We achieve this in three ways. First, we rigorously consolidate and cut redundancies. Second, we scrutinize aged assets. And third, we house traditional hospital functions in less expensive locations.

  • Ending redundancy -  Consolidating and de-duplicating are necessary to reduce overall and true costs. It's never too early to weed out these ‘first to go assets' to avoid a costly strategic mismatch.
  • Scrutinizing aged assets -  Demolition is one of the hardest strategic parameters to get approved; surely ‘free space' is good for something! But the long-term costs of keeping a building running past its operational value is high. For example, working in a repurposed, narrow footprint with suboptimal floor-to-floor heights. This is both inefficient and more expensive.
  • Housing traditional hospital functions in less expensive locations -  Just as advanced care practitioners function at the ‘top of license,' our healthcare assets need to function at their top of license. If you can legitimately repurpose the space for efficient operations, great.
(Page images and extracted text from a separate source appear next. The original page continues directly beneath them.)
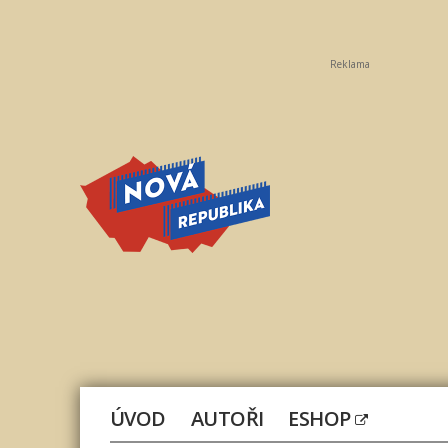
Reklama
Nová
republika
ÚVOD
AUTOŘI
ESHOP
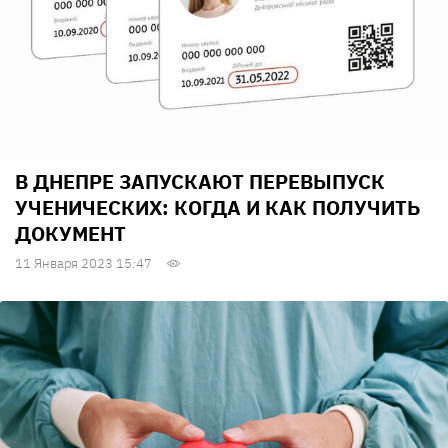
В ДНЕПРЕ ЗАПУСКАЮТ ПЕРЕВЫПУСК
УЧЕНИЧЕСКИХ: КОГДА И КАК ПОЛУЧИТЬ
ДОКУМЕНТ
11 Января 2023 15:47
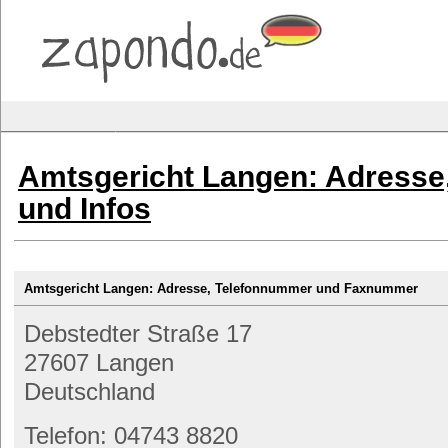
Amtsgericht Langen: Adresse
und Infos
Amtsgericht Langen: Adresse, Telefonnummer und Faxnummer
Debstedter Straße 17
27607 Langen
Deutschland
Telefon: 04743 8820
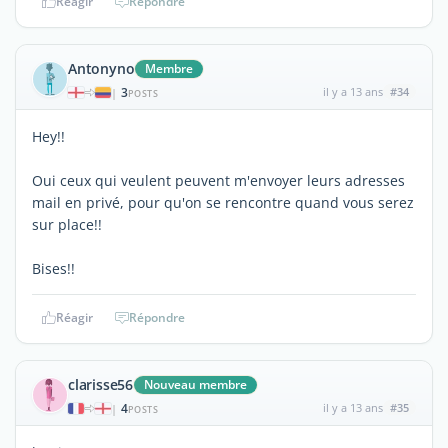
Réagir
Répondre
Antonyno
Membre
3
il y a 13 ans
#34
|
POSTS
Hey!!
Oui ceux qui veulent peuvent m'envoyer leurs adresses
mail en privé, pour qu'on se rencontre quand vous serez
sur place!!
Bises!!
Réagir
Répondre
clarisse56
Nouveau membre
4
il y a 13 ans
#35
|
POSTS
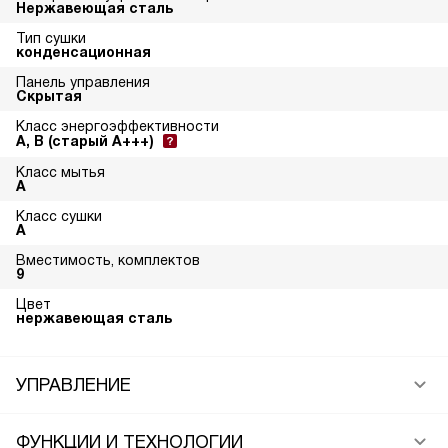
Нержавеющая сталь
Тип сушки
конденсационная
Панель управления
Скрытая
Класс энергоэффективности
A, B (старый A+++)
Класс мытья
A
Класс сушки
A
Вместимость, комплектов
9
Цвет
нержавеющая сталь
УПРАВЛЕНИЕ
ФУНКЦИИ И ТЕХНОЛОГИИ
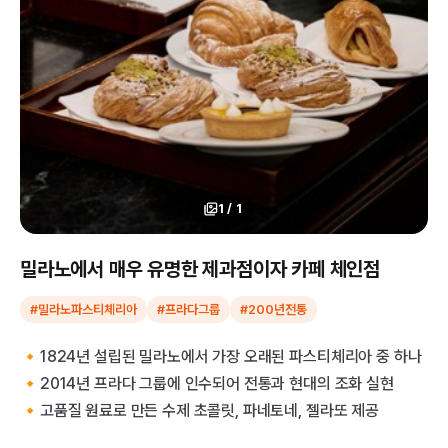
1
/
1
밀라노에서 매우 유명한 제과점이자 카페 체인점
#밀라노파스티체리아
#프라다그룹
#200년전통
🔸1824년 설립된 밀라노에서 가장 오래된 파스티체리아 중 하나
🔸2014년 프라다 그룹에 인수되어 전통과 현대의 조화 실현
🔸고품질 원료로 만든 수제 초콜릿, 파네토네, 젤라또 제공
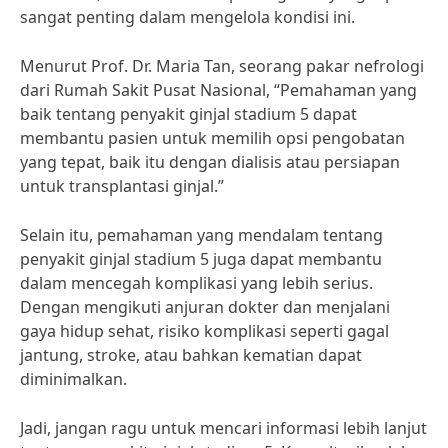
sangat penting dalam mengelola kondisi ini.
Menurut Prof. Dr. Maria Tan, seorang pakar nefrologi
dari Rumah Sakit Pusat Nasional, “Pemahaman yang
baik tentang penyakit ginjal stadium 5 dapat
membantu pasien untuk memilih opsi pengobatan
yang tepat, baik itu dengan dialisis atau persiapan
untuk transplantasi ginjal.”
Selain itu, pemahaman yang mendalam tentang
penyakit ginjal stadium 5 juga dapat membantu
dalam mencegah komplikasi yang lebih serius.
Dengan mengikuti anjuran dokter dan menjalani
gaya hidup sehat, risiko komplikasi seperti gagal
jantung, stroke, atau bahkan kematian dapat
diminimalkan.
Jadi, jangan ragu untuk mencari informasi lebih lanjut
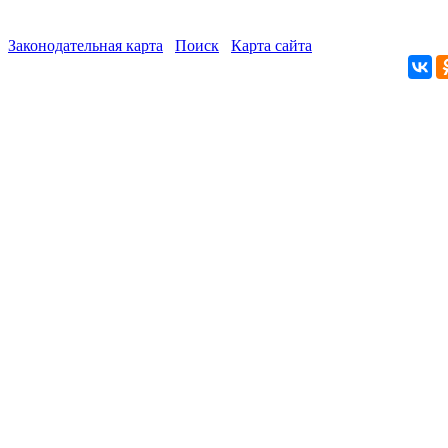
Законодательная карта
Поиск
Карта сайта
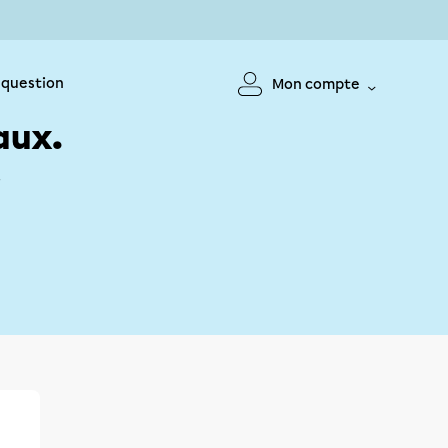
 question
Mon compte
aux.
!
If not, now is the time to talk about the highest and best use of the location and land for functionality rather than for aesthetic or branding purposes.

A highest and best use mindset also leads us to consider different, digitally-enabled avenues. Advancements such as virtual physical therapy make some forms of caregiving possible at home or in lower-cost sites.

Conclusion

Healthcare organizations need a higher-performing footprint. They also need a more sophisticated process for analyzing whether to invest versus divest. Prioritizing and right sizing your physical assets helps make the most of your valuable real estate.

The content of this article is intended to provide a general guide to the subject matter. Specialist advice should be sought about your specific circumstances.